Monday, April 21, 2014
BP Holdings: 4 Tax Tips Your Accountant Will Never Tell You
I have a high regard for accountants. They have an extremely difficult job. In order to maximize tax savings for their clients, they need to understand and interpret an incredibly complicated Internal Revenue Code. Former U.S. congressman John Hostettler once said, “The Internal Revenue Code and regulations add up to 1 million words and is nearly seven times the length of the Bible.”
It's not surprising that few accountants look outside the code for tax-saving opportunities. That’s unfortunate. There’s a world of tax-saving possibilities related to investing. If your accountant is not familiar with them, your registered investment advisor should be alerting you to them.
The failure to focus on the tax efficiency of your investments can significantly affect your returns. According to a 2008 Vanguard publication, "Tax-Efficient Equity Investing: Solutions for Maximizing After-Tax Returns," taxes have the potential to take the “biggest bite” out of total returns. How much of a bite? According to research by Joe Dickson and John Shoven, “Taxes and Mutual Funds: An Investor Perspective," taxes can reduce the returns of a mutual fund by as much as a whopping 25 percent.

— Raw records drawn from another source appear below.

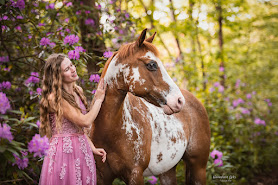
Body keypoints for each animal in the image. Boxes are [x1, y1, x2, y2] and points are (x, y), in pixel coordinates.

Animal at [90, 28, 210, 184]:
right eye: (151, 64)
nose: (179, 101)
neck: (110, 129)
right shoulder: (102, 176)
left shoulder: (135, 174)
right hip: (167, 171)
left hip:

1. Harvest your tax losses. No one is happy when their investment goes down in value. However, tax-loss harvesting permits you to sell investments at a loss and use those losses to offset gains on other investments. Here’s an example of how it works.
Assume you purchased a fund for $10,000 on January 1 and it declined to $5,000 on March 1 of the same year. If you decide to "harvest" the loss, it will be characterized as a short-term loss since the fund was held for less than one year. Assuming a 35 percent ordinary federal income tax, your tax savings would be $1,750. You will have reduced your economic loss to $3,250.
Tax-loss harvesting is not simple. Initially, it involves determining whether the loss is substantial enough to harvest. You also need to assess the problem of exiting the market and missing out on potentially large gains. You can avoid this problem by complying with the "wash-sale" rule, which permits you to sell a stock or mutual fund and buy a replacement stock or fund, as long as the replacement is not considered "substantially identical" in nature.
2. Invest in retirement accounts. Take advantage of a 401(k) or 403(b) plan offered by your employer. The funds you invest in these plans are pretax. You will defer taxes until you start receiving distributions. Don't forget to contribute on your own to a traditional individual retirement account or (if you qualify) to a Roth IRA. With a Roth, you will be contributing with after-tax funds, but your withdrawals will be tax-free.
3. Allocate your investments. The way you allocate funds between your taxable and nontaxable accounts can have a meaningful impact on your after-tax returns. Funds that pay out meaningful taxable distributions of dividends and capital gains should typically be placed in a tax-deferred account. Taxable bond funds should also be placed in a tax-deferred account. This will permit you to reinvest distributions and avoid recognizing those distributions as ordinary income.
Real estate investment trusts and most alternative investments should generally be held in tax-deferred accounts to defer taxes on distributions.
Active trading of your investments is generally a bad idea because it runs up transaction costs, which reduces returns. However, if you must actively trade, put those investments in a tax-deferred account so you can buy and sell without tax consequences.
Individual stocks that you intend to keep for a long time should be placed in an after-tax account. Index funds and stock index exchange-traded funds are also good candidates for your after-tax account.
When deciding how to allocate investments between your taxable and nontaxable accounts, taxes should not be your sole consideration. Investments in tax-deferred accounts have restrictions on withdrawals. You may incur a penalty if you withdraw these funds earlier than permitted. You want to be sure you have enough funds in your taxable account so you can meet your needs, without accessing your retirement accounts.
4. Buy index funds. As a general rule, index funds (where the fund manager seeks to replicate the returns of the designated index and there are less transaction costs) that track a broad index (like the Standard & Poor's 500 index) and comparable ETFs are very tax-efficient. Most actively managed funds (where the fund manager attempts to beat the returns of the designated benchmark) trade more than index funds, incurring higher taxes. They are less tax-efficient.
The same Vanguard study calculated the tax costs of actively managed funds and index funds. The study measured the tax cost for 15 years ended Dec. 31, 2007. It found the median tax cost of domestic actively managed funds was higher, by 0.83 percent annually, than the tax cost for index funds.
This significant difference in tax costs is a major reason why the same study found that "indexing has historically provided higher after-tax returns than have actively managed mutual funds.”